Dans ses Mémoires, Mme de Genlis nous fait part ici de ses premières impressions sur les changements radicaux qui se sont opérés en France, notamment à Paris.
« … Tout me paraissait nouveau ; j’étais comme une étrangère que la curiosité force à chaque pas de s’arrêter. J’avais peine à me reconnaître dans les rues, dont presque tous les noms étaient changés ; je trouvai des philosophes substitués aux saints ; j’avais été préparée à cette métamorphose en lisant l’Almanach national où j’avais vu les saints remplacés par les sans-culottides et par des oignons, des choux, du fumier, des ânes, des cochons, des lièvres, etc., etc. L’antipathie très naturelle que les chefs de la république avaient pout tout ce qui n’était pas ignoble, ou du moins vulgaire, leur avait fait supprimer les mots hôtels et palais. Ainsi je retrouvai à peine effacées les inscriptions qu’on avait écrites sur les façades de ces anciens édifices : maison ci-devant Bourbon, maison ci-devant Conti, propriété nationale, etc. Je lisais encore sur quelques murs cette phrase républicaine : La liberté, la fraternité ou la mort [Mme de Genlis écrit en note : « J’avais déjà vu avant mon départ de France, en revenant de Clermont en Auvergne, sur tous les rochers dont la montagne de Chalon (sic) à Autun est parsemé, ces terribles inscriptions : Tremblez, aristocrates. La liberté ou la mort, etc.]. Je voyais passer des fiacres que je reconnaissais pour les voitures confisquées de mes amis ; je m’arrêtais sur les quais, devant de petites boutiques dont les livres reliés portaient les armes d’une quantité de personnes de ma connaissance et, dans d’autres boutiques, j’apercevais leurs portraits étalés en vente publique. J’entrai un jour chez un petit brocanteur qui en avait au moins une vingtaine ; je les reconnus tous et mes yeux se remplirent de larmes, en pensant que les trois-quarts des infortunés nobles que ces peintures représentaient avaient été guillotinés et que les autres, dépouillés de tout et proscrits, erraient peut-être encore dans les pays étrangers ! […]

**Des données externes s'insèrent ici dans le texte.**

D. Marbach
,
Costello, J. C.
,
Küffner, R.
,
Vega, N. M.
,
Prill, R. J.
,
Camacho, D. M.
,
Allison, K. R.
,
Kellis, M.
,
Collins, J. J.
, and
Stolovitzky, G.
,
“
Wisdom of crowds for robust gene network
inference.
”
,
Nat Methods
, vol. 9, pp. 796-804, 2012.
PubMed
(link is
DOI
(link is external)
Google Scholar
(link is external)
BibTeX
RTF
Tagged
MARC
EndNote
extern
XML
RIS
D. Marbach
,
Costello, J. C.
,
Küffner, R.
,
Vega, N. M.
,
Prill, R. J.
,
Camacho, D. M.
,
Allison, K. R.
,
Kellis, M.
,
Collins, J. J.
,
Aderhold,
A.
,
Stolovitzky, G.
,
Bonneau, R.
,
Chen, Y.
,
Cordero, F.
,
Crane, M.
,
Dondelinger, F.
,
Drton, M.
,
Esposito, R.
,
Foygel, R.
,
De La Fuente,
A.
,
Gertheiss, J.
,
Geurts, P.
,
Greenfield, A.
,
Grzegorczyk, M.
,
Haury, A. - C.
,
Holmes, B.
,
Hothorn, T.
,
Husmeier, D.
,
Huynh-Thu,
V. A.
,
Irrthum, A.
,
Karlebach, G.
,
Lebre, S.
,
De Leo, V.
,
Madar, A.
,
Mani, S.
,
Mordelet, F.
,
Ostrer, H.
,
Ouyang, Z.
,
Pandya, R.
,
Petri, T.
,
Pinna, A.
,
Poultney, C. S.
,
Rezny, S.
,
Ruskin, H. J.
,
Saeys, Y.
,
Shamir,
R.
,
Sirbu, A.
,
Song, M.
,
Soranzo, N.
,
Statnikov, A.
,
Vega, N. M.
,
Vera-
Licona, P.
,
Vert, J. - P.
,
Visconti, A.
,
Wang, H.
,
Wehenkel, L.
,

Je vis beaucoup de parvenus qui, nés dans la classe de simples ouvriers, avaient fait les plus brillantes fortunes ; les uns se rappelaient leur premier état et leur extraction que, pour s’enorgueillir du chemin qu’ils avaient fait, comme s’il eût été merveilleux qu’un plébéien eût obtenu une excellente place dans un temps où les nobles en étaient dépouillés ou exclus ! Les autres, pleins d’orgueil et de suffisance, prenaient l’impolitesse pour de la dignité ; les mots respect, honneur, n’entraient jamais dans leurs formules, même avec les vieillards et les femmes ; et substituant à ces mots d’usage parmi les gens bien élevés les mots avantage et civilité, comptant leurs pas en reconduisant chez eux, s’inclinant à peine pour saluer, parlant toujours à haute voix, ils croyaient avoir les manières des grands seigneurs et un ton parfait... »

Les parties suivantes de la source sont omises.